### Directions
Which rows below contain the word "name"? List each such row in full.

Data excerpts:
--------------------------------------------------
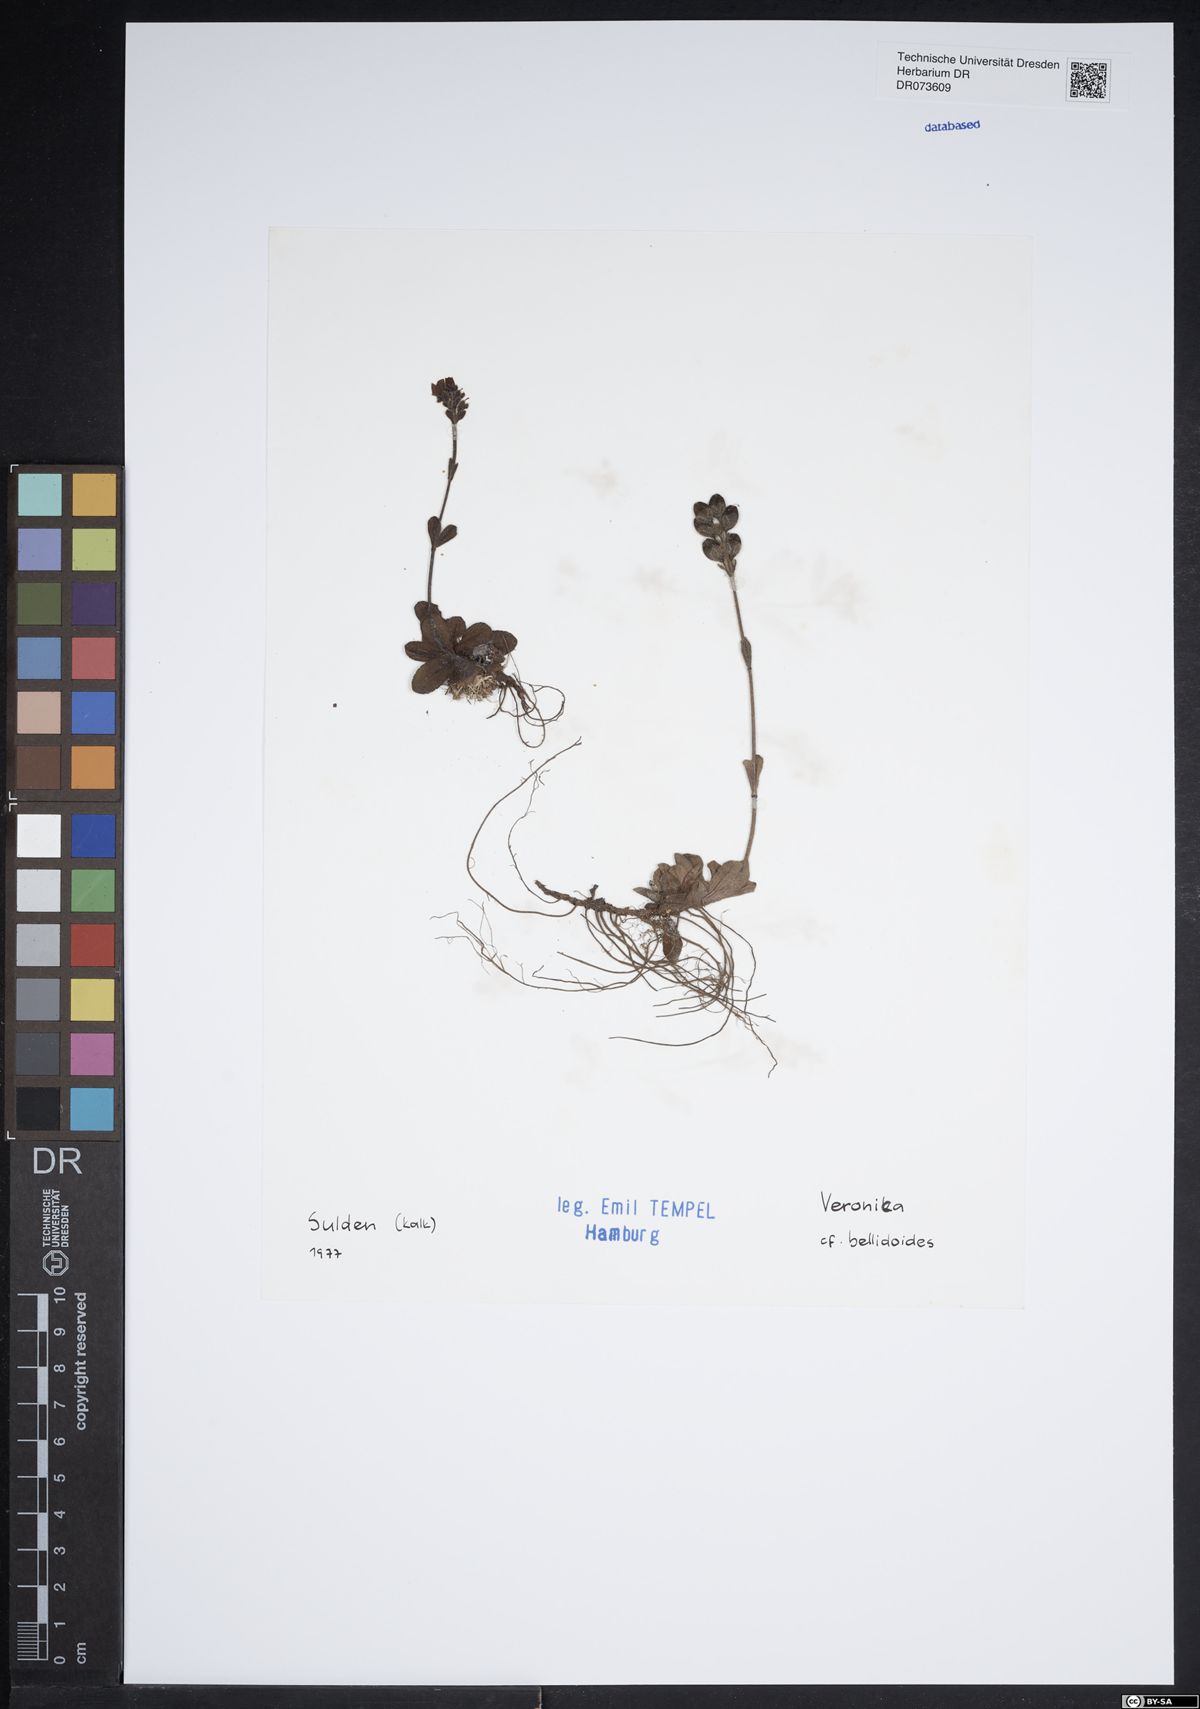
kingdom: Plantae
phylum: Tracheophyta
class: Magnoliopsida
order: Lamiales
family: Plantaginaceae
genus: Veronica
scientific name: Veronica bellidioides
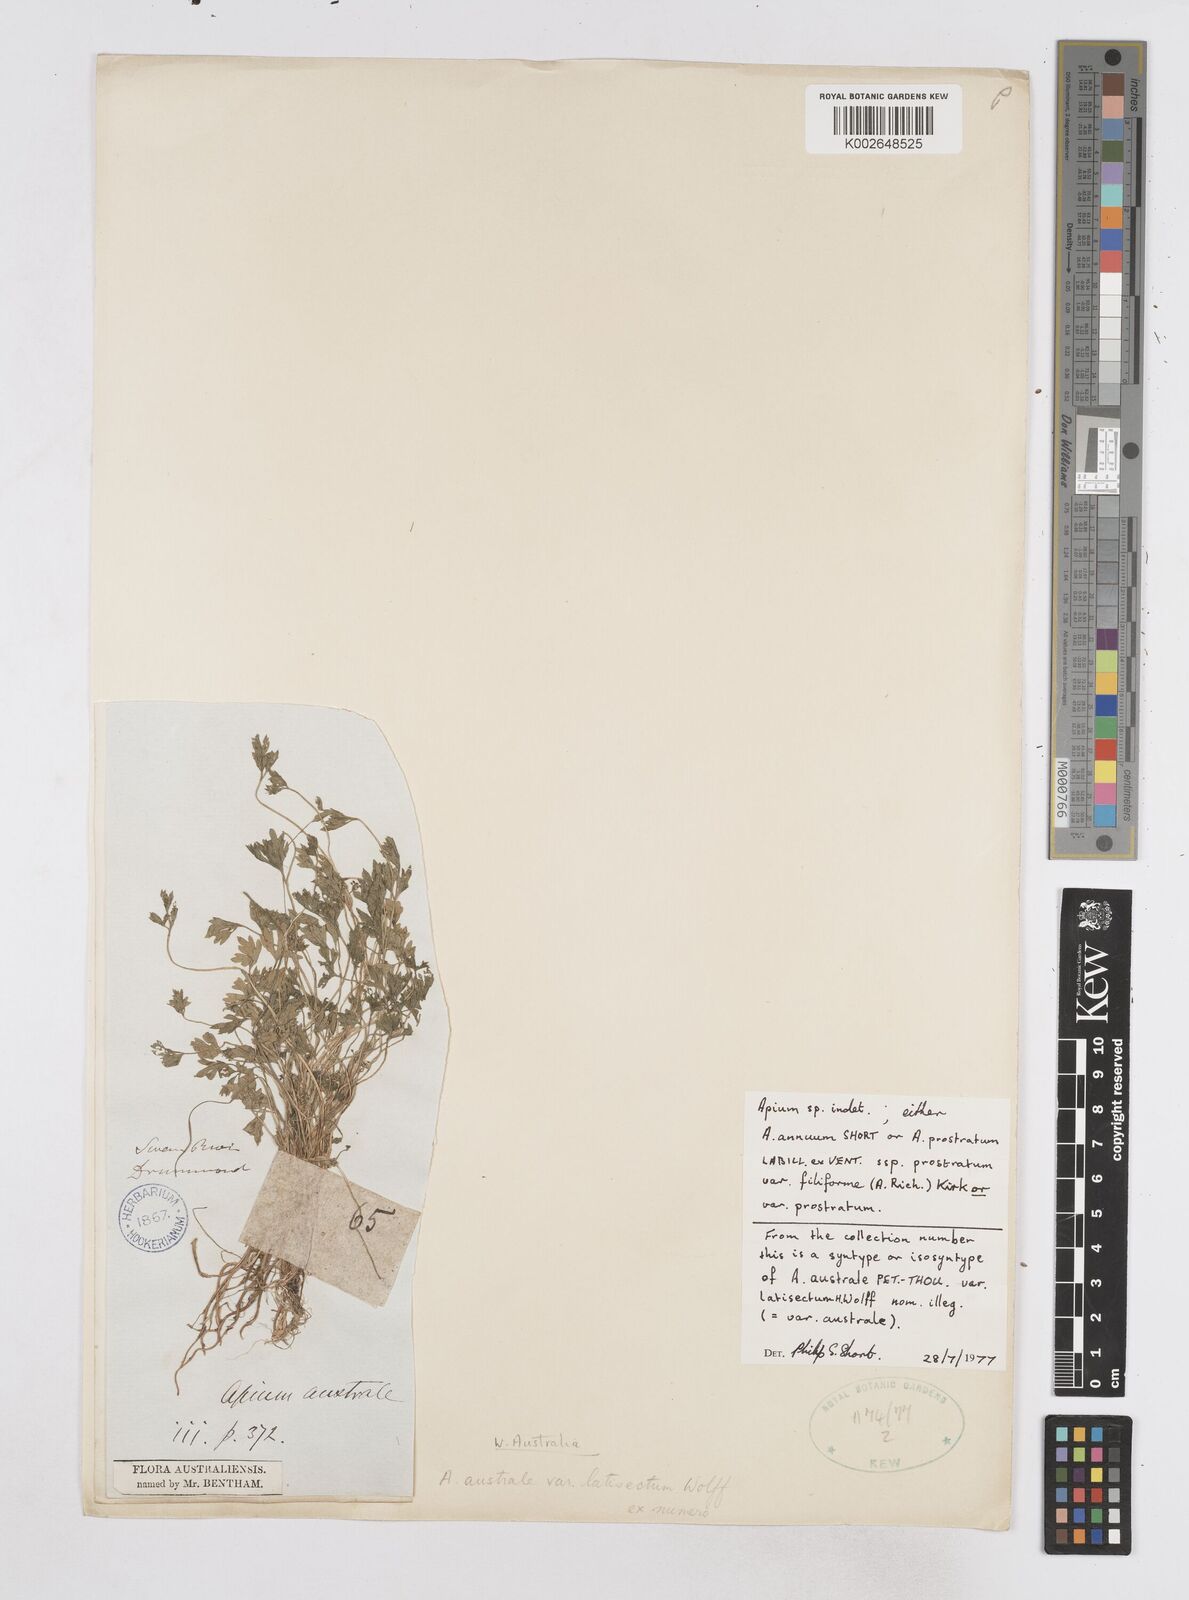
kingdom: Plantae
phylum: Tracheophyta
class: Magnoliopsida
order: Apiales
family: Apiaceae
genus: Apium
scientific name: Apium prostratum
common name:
--------------------------------------------------
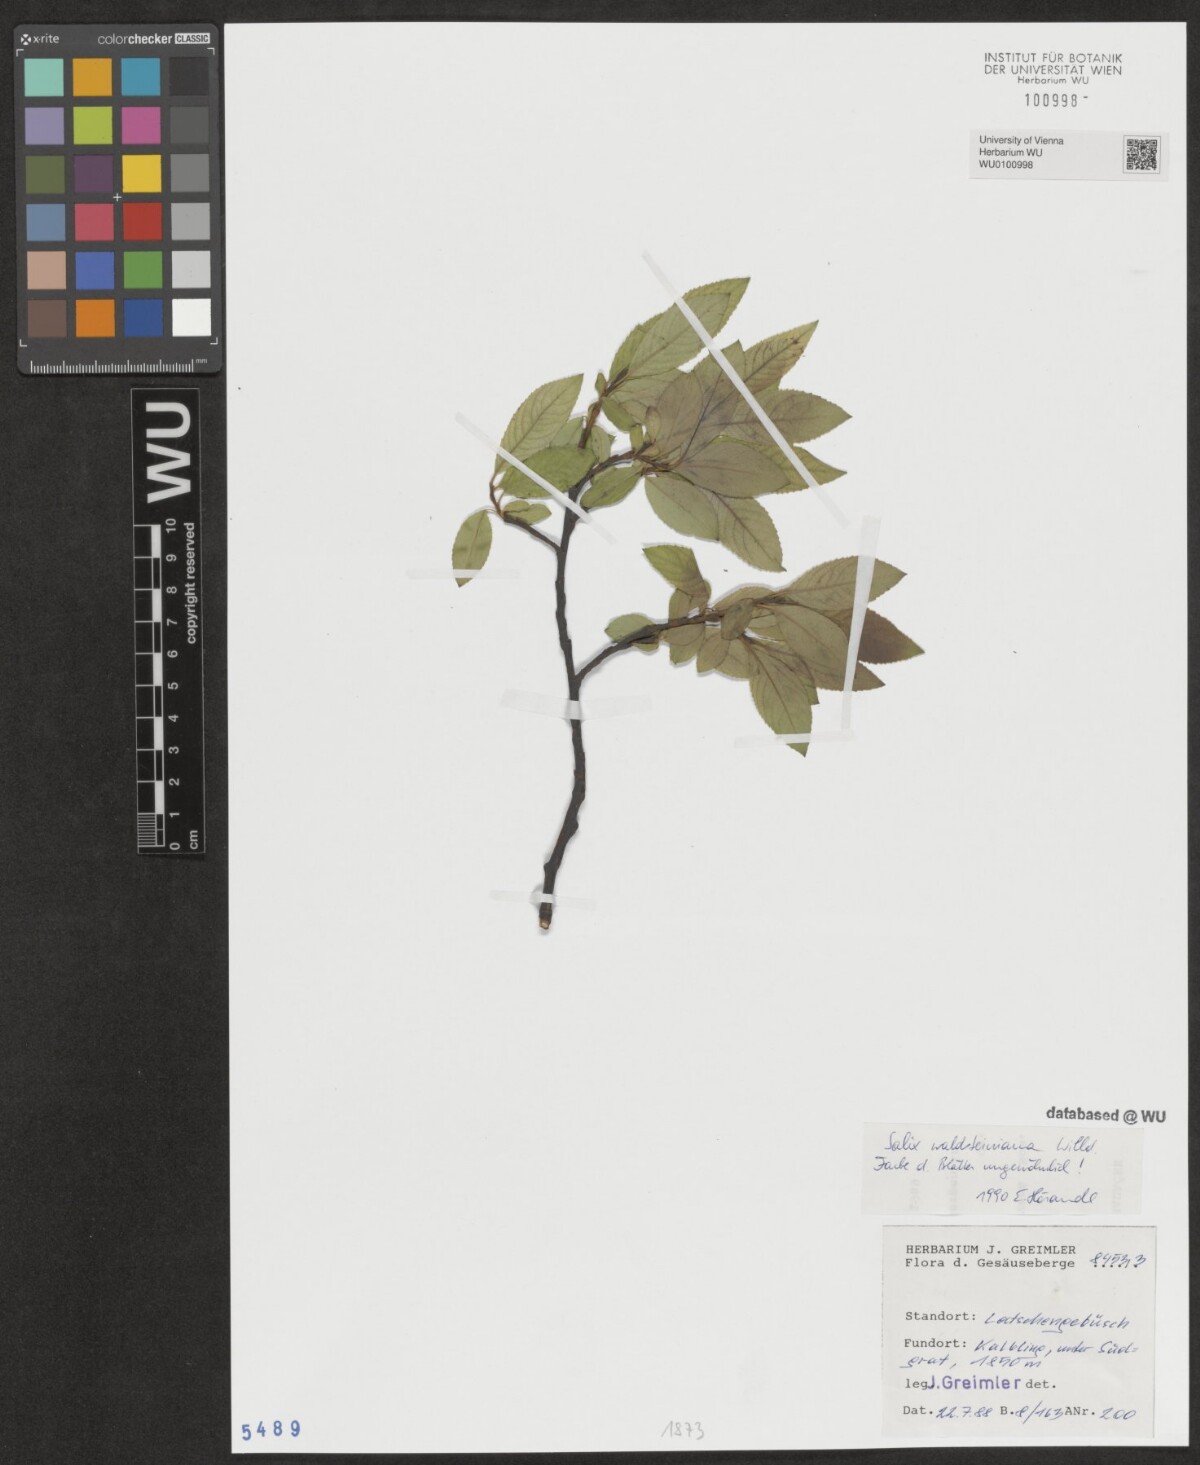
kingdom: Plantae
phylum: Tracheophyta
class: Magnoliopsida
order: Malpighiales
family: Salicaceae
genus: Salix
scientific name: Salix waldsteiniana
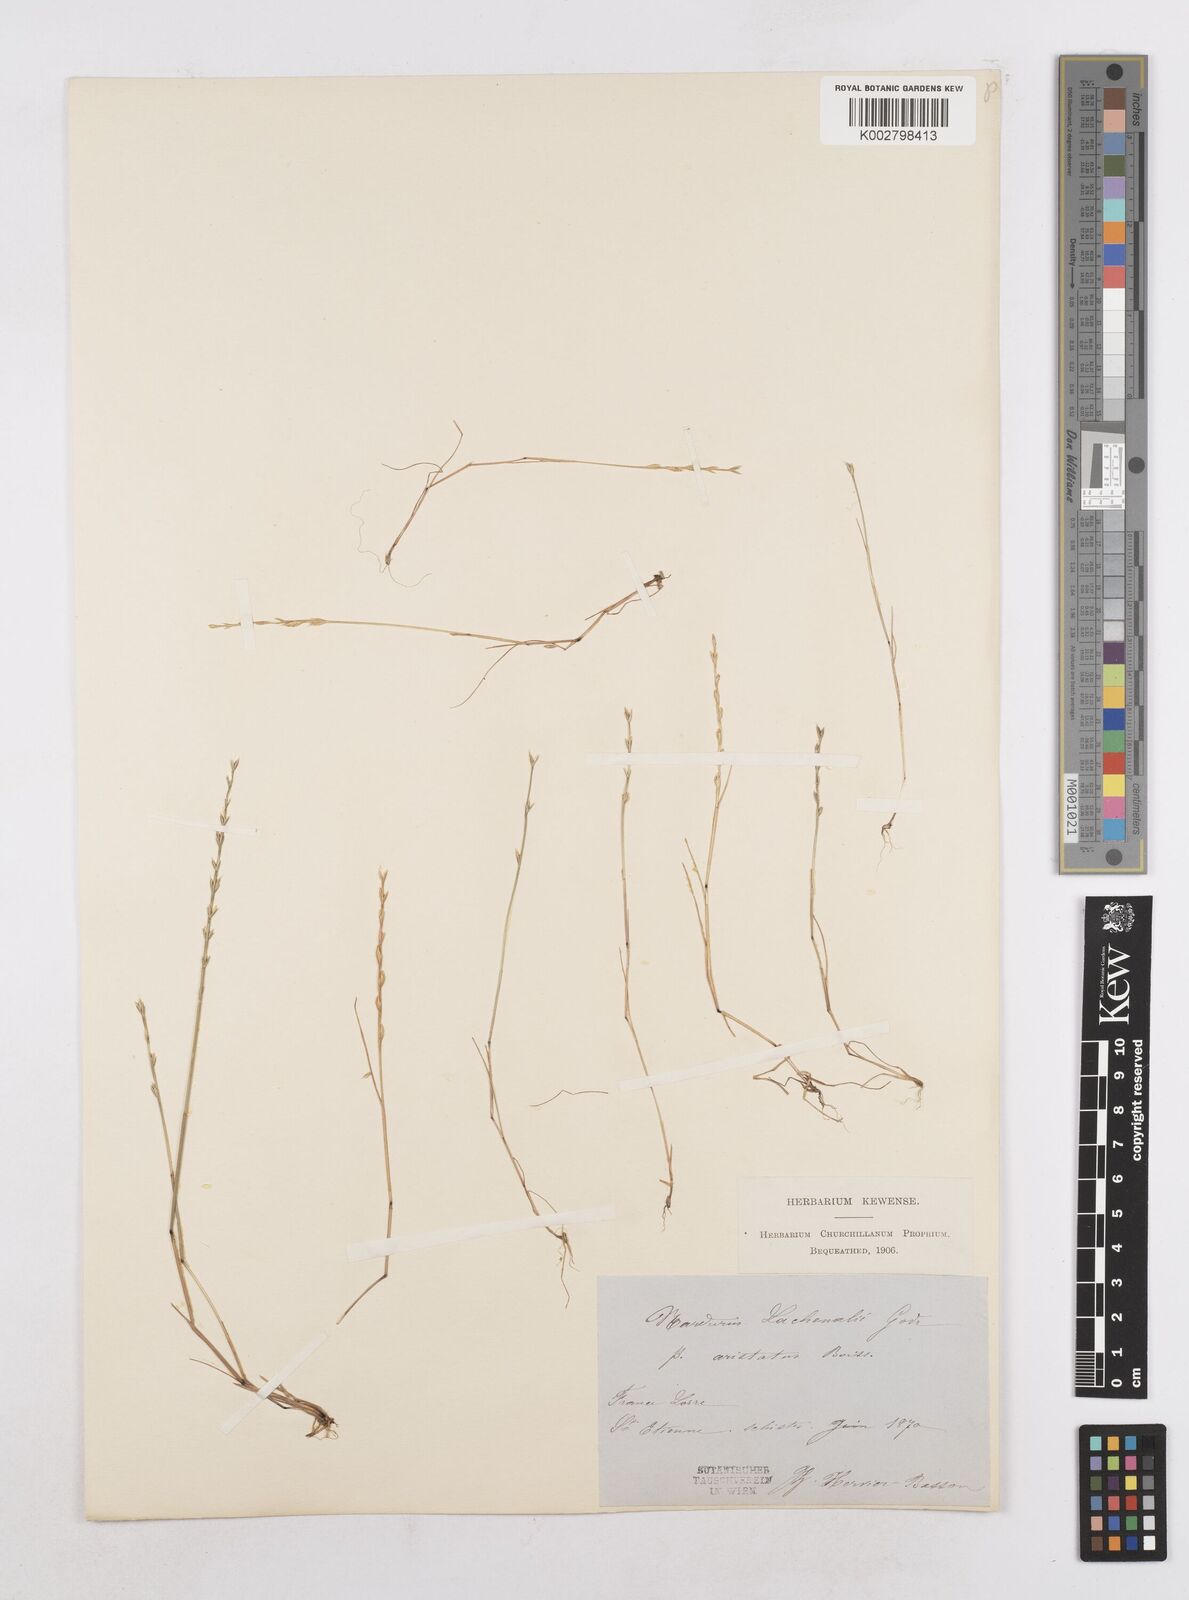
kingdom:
--------------------------------------------------
### Finished exercise
scientific name: Veronica bellidioides
scientific name: Apium prostratum
common name:
scientific name: Salix waldsteiniana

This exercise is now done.